> _ABOUT THIS TASK_
Find the line containing "9: (458, 363, 0.88)" in the records below. Copy exactly that line and each one after it, ending at the line containing "28: (356, 62, 0.96)", and nothing more.
** SUPPLIED ENTRIES follows **
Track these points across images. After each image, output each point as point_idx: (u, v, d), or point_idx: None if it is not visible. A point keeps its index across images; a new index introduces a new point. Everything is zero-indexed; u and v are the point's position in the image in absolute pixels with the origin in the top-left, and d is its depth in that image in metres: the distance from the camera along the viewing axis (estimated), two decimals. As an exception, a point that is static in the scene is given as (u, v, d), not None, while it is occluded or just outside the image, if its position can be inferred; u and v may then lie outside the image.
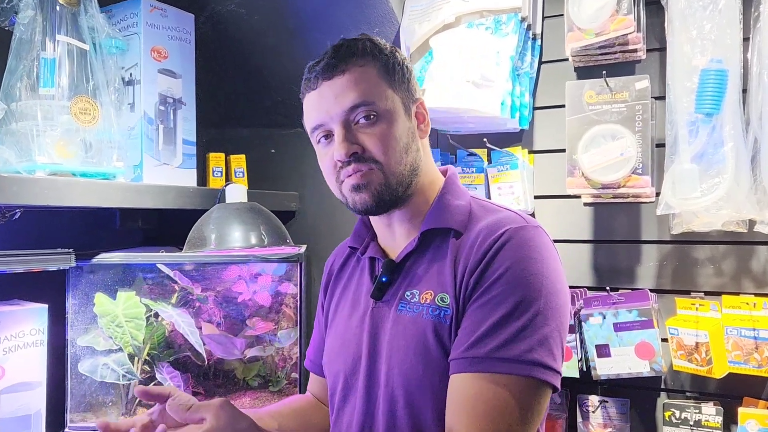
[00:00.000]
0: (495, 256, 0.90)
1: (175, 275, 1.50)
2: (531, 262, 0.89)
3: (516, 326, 0.85)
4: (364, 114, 0.95)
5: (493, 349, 0.85)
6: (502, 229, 0.92)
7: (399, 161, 0.96)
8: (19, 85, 1.22)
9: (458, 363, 0.88)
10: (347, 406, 1.01)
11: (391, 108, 0.97)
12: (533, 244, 0.91)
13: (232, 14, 1.64)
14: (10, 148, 1.18)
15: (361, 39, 1.00)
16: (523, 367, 0.84)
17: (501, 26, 1.46)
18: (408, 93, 1.01)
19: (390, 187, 0.96)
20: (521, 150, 1.56)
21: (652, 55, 1.46)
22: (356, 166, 0.95)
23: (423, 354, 0.92)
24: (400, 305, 0.97)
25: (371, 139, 0.95)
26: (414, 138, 1.00)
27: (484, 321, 0.87)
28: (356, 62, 0.96)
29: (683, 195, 1.28)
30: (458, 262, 0.94)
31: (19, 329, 1.29)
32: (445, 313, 0.92)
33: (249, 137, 1.95)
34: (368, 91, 0.95)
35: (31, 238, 1.47)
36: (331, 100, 0.96)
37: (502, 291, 0.87)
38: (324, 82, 0.96)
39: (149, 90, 1.46)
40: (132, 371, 1.45)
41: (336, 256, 1.18)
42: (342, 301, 1.10)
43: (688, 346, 1.35)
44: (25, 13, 1.23)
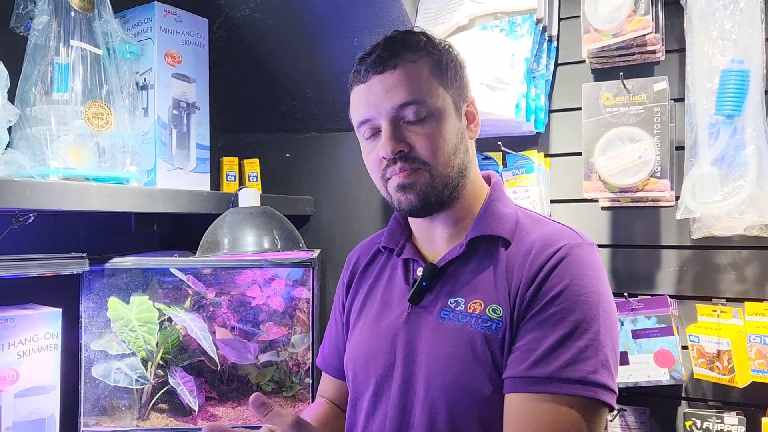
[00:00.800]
0: (552, 271, 0.88)
1: (188, 280, 1.50)
2: (588, 279, 0.88)
3: (579, 346, 0.83)
4: (413, 112, 0.92)
5: (557, 369, 0.83)
6: (559, 245, 0.90)
7: (447, 163, 0.94)
8: (34, 90, 1.23)
9: (518, 382, 0.85)
10: (378, 412, 0.97)
11: (441, 107, 0.94)
12: (590, 261, 0.91)
13: (246, 19, 1.64)
14: (24, 153, 1.19)
15: (416, 33, 0.98)
16: (588, 388, 0.82)
17: (515, 28, 1.44)
18: (459, 91, 0.98)
19: (436, 189, 0.94)
20: (537, 153, 1.54)
21: (672, 57, 1.43)
22: (402, 164, 0.93)
23: (469, 366, 0.89)
24: (442, 313, 0.94)
25: (420, 138, 0.92)
26: (463, 139, 0.97)
27: (544, 339, 0.85)
28: (408, 57, 0.94)
29: (703, 199, 1.25)
30: (511, 274, 0.91)
31: (33, 333, 1.30)
32: (497, 325, 0.89)
33: (263, 142, 1.95)
34: (419, 89, 0.92)
35: (45, 243, 1.48)
36: (380, 95, 0.93)
37: (562, 309, 0.86)
38: (374, 76, 0.94)
39: (163, 95, 1.46)
40: (145, 376, 1.45)
41: (361, 253, 1.15)
42: (369, 302, 1.06)
43: (710, 353, 1.32)
44: (40, 19, 1.24)
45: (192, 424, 1.46)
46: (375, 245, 1.12)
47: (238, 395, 1.53)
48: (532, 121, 1.48)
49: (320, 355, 1.21)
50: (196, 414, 1.48)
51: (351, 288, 1.12)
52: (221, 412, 1.50)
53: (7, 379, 1.25)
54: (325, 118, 1.81)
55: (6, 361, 1.25)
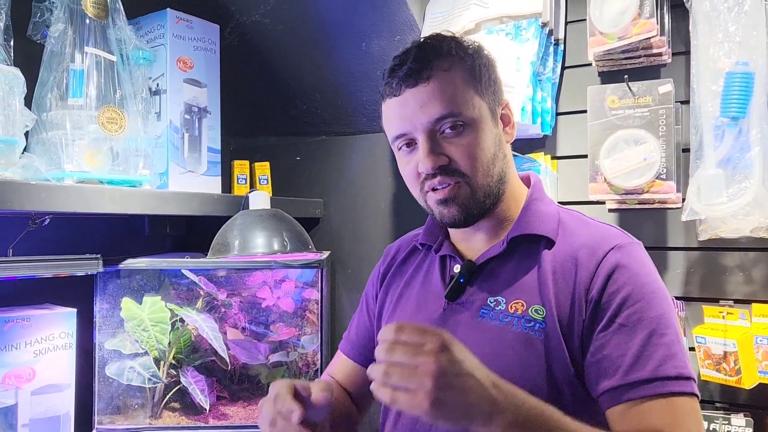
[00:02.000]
0: (612, 275, 0.88)
1: (200, 281, 1.52)
2: (650, 277, 0.89)
3: (666, 342, 0.84)
4: (450, 125, 0.91)
5: (654, 368, 0.83)
6: (612, 246, 0.90)
7: (486, 173, 0.93)
8: (50, 96, 1.26)
9: (617, 392, 0.84)
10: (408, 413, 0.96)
11: (477, 116, 0.92)
12: (644, 259, 0.92)
13: (256, 25, 1.67)
14: (41, 157, 1.22)
15: (446, 39, 0.96)
16: (685, 383, 0.83)
17: (521, 32, 1.45)
18: (494, 96, 0.97)
19: (477, 200, 0.94)
20: (544, 156, 1.55)
21: (678, 59, 1.44)
22: (442, 179, 0.92)
23: (510, 366, 0.87)
24: (482, 311, 0.94)
25: (458, 150, 0.92)
26: (500, 146, 0.96)
27: (630, 342, 0.84)
28: (441, 66, 0.92)
29: (709, 200, 1.26)
30: (558, 276, 0.91)
31: (48, 332, 1.33)
32: (540, 326, 0.88)
33: (274, 145, 1.98)
34: (454, 100, 0.91)
35: (60, 244, 1.51)
36: (415, 109, 0.92)
37: (636, 310, 0.86)
38: (407, 89, 0.92)
39: (175, 99, 1.50)
40: (157, 375, 1.48)
41: (401, 247, 1.14)
42: (405, 295, 1.06)
43: (716, 355, 1.32)
44: (56, 27, 1.28)
45: (203, 423, 1.49)
46: (413, 241, 1.12)
47: (248, 395, 1.55)
48: (538, 124, 1.49)
49: (344, 340, 1.19)
50: (208, 413, 1.50)
51: (386, 279, 1.12)
52: (232, 411, 1.52)
53: (23, 377, 1.28)
54: (335, 122, 1.83)
55: (23, 360, 1.29)
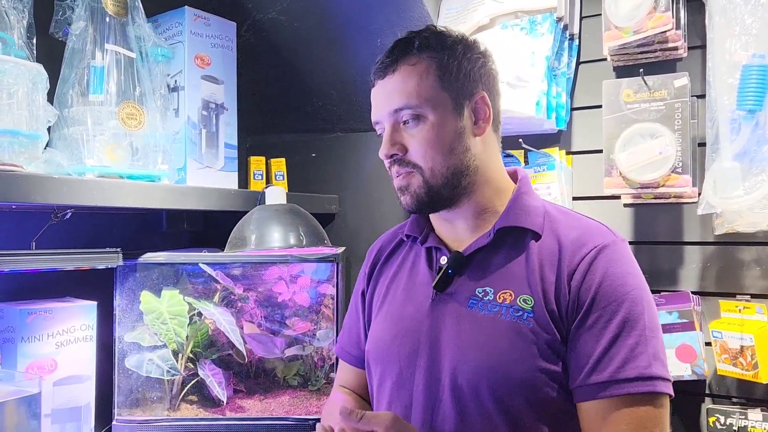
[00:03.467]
0: (588, 273, 0.91)
1: (217, 275, 1.54)
2: (628, 277, 0.91)
3: (629, 344, 0.87)
4: (407, 116, 0.97)
5: (613, 371, 0.86)
6: (596, 244, 0.93)
7: (440, 164, 0.96)
8: (71, 92, 1.28)
9: (582, 391, 0.89)
10: (402, 398, 0.99)
11: (435, 109, 0.96)
12: (627, 258, 0.94)
13: (273, 22, 1.69)
14: (63, 152, 1.25)
15: (423, 32, 1.00)
16: (645, 383, 0.86)
17: (536, 26, 1.46)
18: (461, 89, 0.98)
19: (431, 190, 0.97)
20: (559, 151, 1.55)
21: (694, 53, 1.43)
22: (397, 168, 0.99)
23: (501, 355, 0.90)
24: (470, 301, 0.96)
25: (413, 141, 0.97)
26: (461, 138, 0.97)
27: (596, 344, 0.88)
28: (407, 61, 0.97)
29: (725, 194, 1.25)
30: (544, 268, 0.93)
31: (70, 325, 1.36)
32: (528, 315, 0.91)
33: (290, 142, 2.00)
34: (412, 93, 0.95)
35: (82, 239, 1.54)
36: (382, 99, 0.99)
37: (606, 311, 0.89)
38: (378, 81, 1.00)
39: (193, 96, 1.52)
40: (175, 367, 1.50)
41: (384, 243, 1.17)
42: (392, 289, 1.08)
43: (733, 349, 1.31)
44: (77, 24, 1.30)
45: (220, 415, 1.51)
46: (398, 235, 1.14)
47: (264, 388, 1.57)
48: (553, 119, 1.49)
49: (338, 343, 1.22)
50: (225, 405, 1.52)
51: (372, 277, 1.14)
52: (249, 405, 1.54)
53: (46, 368, 1.31)
54: (350, 119, 1.85)
55: (45, 351, 1.31)
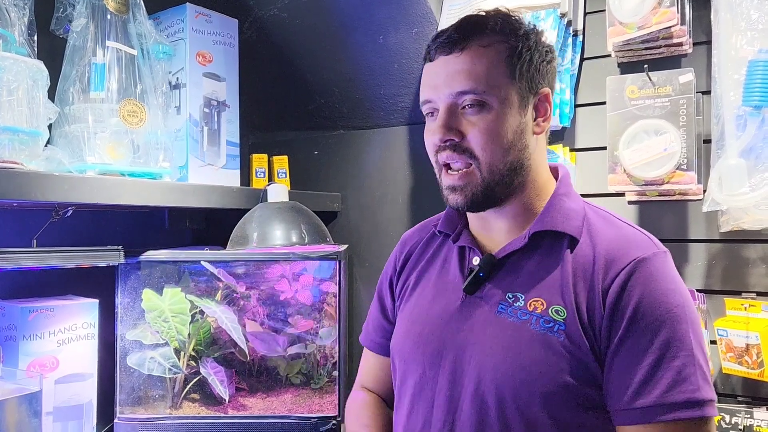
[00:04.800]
0: (626, 288, 0.85)
1: (219, 273, 1.54)
2: (669, 294, 0.85)
3: (676, 366, 0.82)
4: (470, 102, 0.90)
5: (659, 395, 0.81)
6: (633, 257, 0.87)
7: (499, 159, 0.91)
8: (72, 89, 1.28)
9: (625, 415, 0.83)
10: (424, 397, 0.96)
11: (502, 100, 0.90)
12: (668, 272, 0.88)
13: (274, 19, 1.68)
14: (64, 149, 1.25)
15: (495, 14, 0.94)
16: (695, 409, 0.81)
17: (539, 23, 1.45)
18: (530, 83, 0.93)
19: (488, 187, 0.92)
20: (563, 148, 1.54)
21: (699, 49, 1.42)
22: (450, 154, 0.91)
23: (526, 365, 0.86)
24: (500, 306, 0.92)
25: (474, 129, 0.90)
26: (522, 135, 0.92)
27: (638, 366, 0.83)
28: (479, 42, 0.90)
29: (731, 191, 1.24)
30: (578, 278, 0.88)
31: (72, 323, 1.35)
32: (559, 327, 0.86)
33: (292, 139, 1.99)
34: (481, 78, 0.89)
35: (83, 236, 1.54)
36: (442, 78, 0.91)
37: (648, 330, 0.83)
38: (440, 56, 0.91)
39: (194, 93, 1.51)
40: (178, 365, 1.50)
41: (417, 238, 1.12)
42: (422, 284, 1.05)
43: (738, 348, 1.30)
44: (78, 21, 1.30)
45: (223, 413, 1.50)
46: (431, 228, 1.10)
47: (267, 386, 1.57)
48: (557, 116, 1.48)
49: (363, 332, 1.19)
50: (227, 404, 1.52)
51: (405, 267, 1.10)
52: (251, 403, 1.54)
53: (47, 366, 1.31)
54: (353, 116, 1.84)
55: (47, 349, 1.31)
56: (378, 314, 1.16)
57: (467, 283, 0.95)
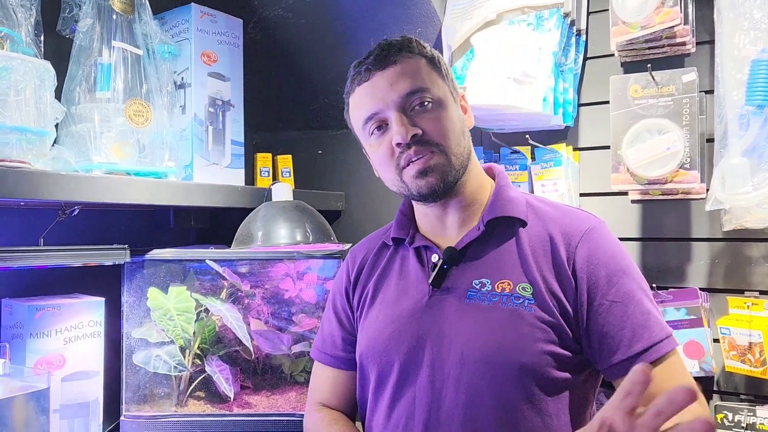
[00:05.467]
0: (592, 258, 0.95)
1: (224, 272, 1.55)
2: (622, 254, 0.98)
3: (650, 310, 0.94)
4: (419, 101, 0.97)
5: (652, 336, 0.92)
6: (585, 228, 0.98)
7: (458, 143, 0.99)
8: (78, 89, 1.29)
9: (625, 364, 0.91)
10: (404, 396, 0.99)
11: (443, 95, 1.00)
12: (614, 238, 1.01)
13: (279, 19, 1.69)
14: (70, 149, 1.25)
15: (406, 37, 1.04)
16: (672, 340, 0.93)
17: (543, 22, 1.45)
18: (453, 84, 1.05)
19: (454, 168, 0.98)
20: (566, 147, 1.54)
21: (702, 48, 1.42)
22: (417, 149, 0.96)
23: (503, 340, 0.93)
24: (469, 293, 0.98)
25: (430, 122, 0.97)
26: (465, 126, 1.03)
27: (625, 318, 0.93)
28: (406, 55, 1.00)
29: (734, 190, 1.24)
30: (539, 256, 0.97)
31: (78, 321, 1.36)
32: (528, 302, 0.94)
33: (296, 139, 2.00)
34: (421, 79, 0.98)
35: (89, 235, 1.55)
36: (385, 88, 0.98)
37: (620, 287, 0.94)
38: (377, 72, 0.99)
39: (199, 93, 1.52)
40: (183, 363, 1.51)
41: (366, 250, 1.17)
42: (382, 292, 1.08)
43: (741, 346, 1.31)
44: (84, 22, 1.31)
45: (228, 411, 1.51)
46: (380, 240, 1.15)
47: (271, 384, 1.57)
48: (560, 115, 1.48)
49: (315, 347, 1.20)
50: (232, 402, 1.52)
51: (359, 279, 1.14)
52: (256, 401, 1.55)
53: (54, 363, 1.32)
54: (356, 115, 1.84)
55: (53, 347, 1.32)
56: (335, 328, 1.17)
57: (434, 276, 1.00)
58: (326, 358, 1.17)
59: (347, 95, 1.06)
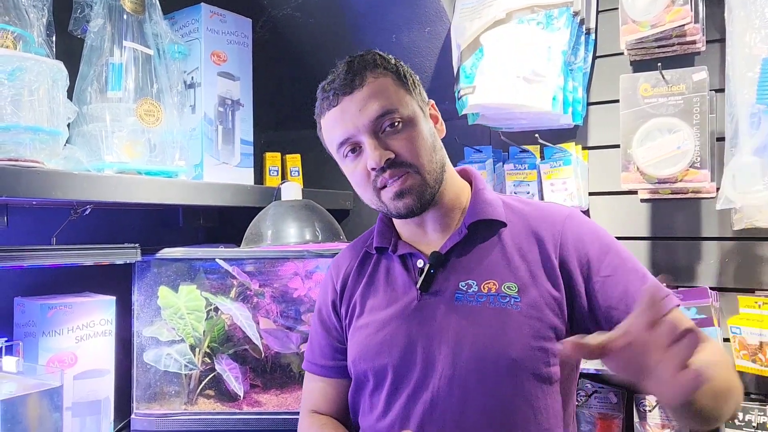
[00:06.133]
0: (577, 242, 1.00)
1: (233, 271, 1.55)
2: (601, 231, 1.03)
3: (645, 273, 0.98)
4: (389, 122, 0.98)
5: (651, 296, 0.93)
6: (563, 215, 1.03)
7: (431, 160, 1.00)
8: (90, 89, 1.30)
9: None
10: (400, 397, 1.01)
11: (412, 113, 1.01)
12: (589, 220, 1.07)
13: (288, 18, 1.69)
14: (82, 148, 1.26)
15: (369, 53, 1.05)
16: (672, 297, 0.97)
17: (552, 21, 1.45)
18: (421, 97, 1.06)
19: (429, 186, 1.00)
20: (575, 146, 1.54)
21: (713, 47, 1.42)
22: (392, 171, 0.98)
23: (491, 338, 0.95)
24: (456, 295, 1.00)
25: (401, 143, 0.98)
26: (436, 138, 1.05)
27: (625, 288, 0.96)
28: (371, 74, 1.00)
29: (744, 189, 1.24)
30: (524, 252, 1.00)
31: (89, 319, 1.37)
32: (515, 300, 0.97)
33: (305, 138, 1.99)
34: (389, 100, 0.99)
35: (100, 234, 1.56)
36: (355, 113, 0.98)
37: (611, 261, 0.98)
38: (344, 98, 1.00)
39: (209, 92, 1.53)
40: (193, 362, 1.51)
41: (349, 260, 1.17)
42: (370, 300, 1.09)
43: (752, 345, 1.30)
44: (96, 22, 1.32)
45: (237, 409, 1.52)
46: (362, 249, 1.15)
47: (280, 383, 1.58)
48: (569, 114, 1.48)
49: (307, 359, 1.20)
50: (241, 400, 1.53)
51: (345, 288, 1.14)
52: (265, 399, 1.55)
53: (66, 361, 1.33)
54: (365, 115, 1.84)
55: (65, 345, 1.33)
56: (323, 338, 1.18)
57: (421, 281, 1.02)
58: (316, 368, 1.18)
59: (318, 117, 1.07)
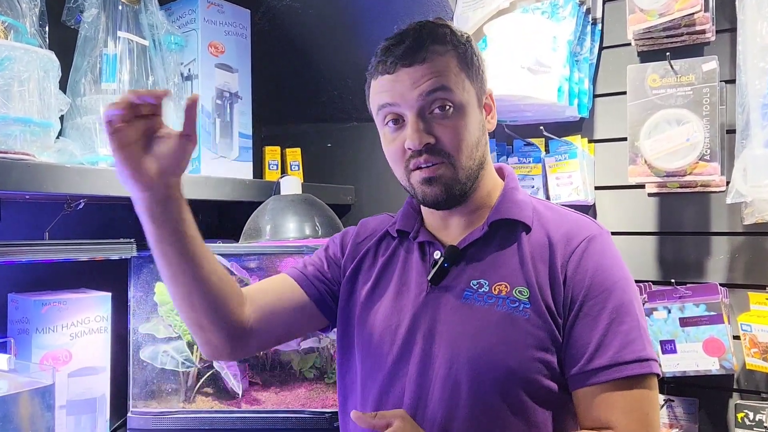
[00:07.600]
0: (580, 266, 0.93)
1: (232, 266, 1.53)
2: (617, 268, 0.95)
3: (624, 330, 0.90)
4: (440, 104, 0.94)
5: (612, 355, 0.89)
6: (584, 236, 0.96)
7: (470, 156, 0.96)
8: (84, 81, 1.27)
9: (582, 377, 0.90)
10: (395, 388, 0.99)
11: (466, 100, 0.96)
12: (613, 249, 0.98)
13: (287, 9, 1.66)
14: (75, 141, 1.24)
15: (441, 25, 0.99)
16: (644, 365, 0.89)
17: (558, 10, 1.42)
18: (482, 84, 1.00)
19: (460, 182, 0.96)
20: (581, 139, 1.51)
21: (722, 37, 1.38)
22: (428, 157, 0.94)
23: (494, 344, 0.92)
24: (465, 293, 0.97)
25: (446, 131, 0.94)
26: (483, 132, 1.00)
27: (592, 331, 0.91)
28: (437, 50, 0.95)
29: (755, 182, 1.21)
30: (537, 260, 0.96)
31: (84, 316, 1.35)
32: (524, 306, 0.93)
33: (305, 132, 1.97)
34: (447, 81, 0.94)
35: (95, 229, 1.53)
36: (408, 85, 0.94)
37: (600, 299, 0.92)
38: (402, 68, 0.94)
39: (207, 84, 1.50)
40: (191, 359, 1.49)
41: (376, 227, 1.13)
42: (383, 282, 1.06)
43: (763, 343, 1.27)
44: (90, 12, 1.29)
45: (236, 407, 1.49)
46: (383, 228, 1.12)
47: (280, 381, 1.55)
48: (575, 106, 1.45)
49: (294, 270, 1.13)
50: (240, 398, 1.51)
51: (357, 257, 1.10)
52: (264, 397, 1.53)
53: (60, 359, 1.30)
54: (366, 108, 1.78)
55: (59, 342, 1.31)
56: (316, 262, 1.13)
57: (432, 274, 0.99)
58: (294, 272, 1.12)
59: (369, 74, 1.01)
** End of SUPPLIED ENTRIES **
> _REPLY_
9: (458, 363, 0.88)
10: (347, 406, 1.01)
11: (391, 108, 0.97)
12: (533, 244, 0.91)
13: (232, 14, 1.64)
14: (10, 148, 1.18)
15: (361, 39, 1.00)
16: (523, 367, 0.84)
17: (501, 26, 1.46)
18: (408, 93, 1.01)
19: (390, 187, 0.96)
20: (521, 150, 1.56)
21: (652, 55, 1.46)
22: (356, 166, 0.95)
23: (423, 354, 0.92)
24: (400, 305, 0.97)
25: (371, 139, 0.95)
26: (414, 138, 1.00)
27: (484, 321, 0.87)
28: (356, 62, 0.96)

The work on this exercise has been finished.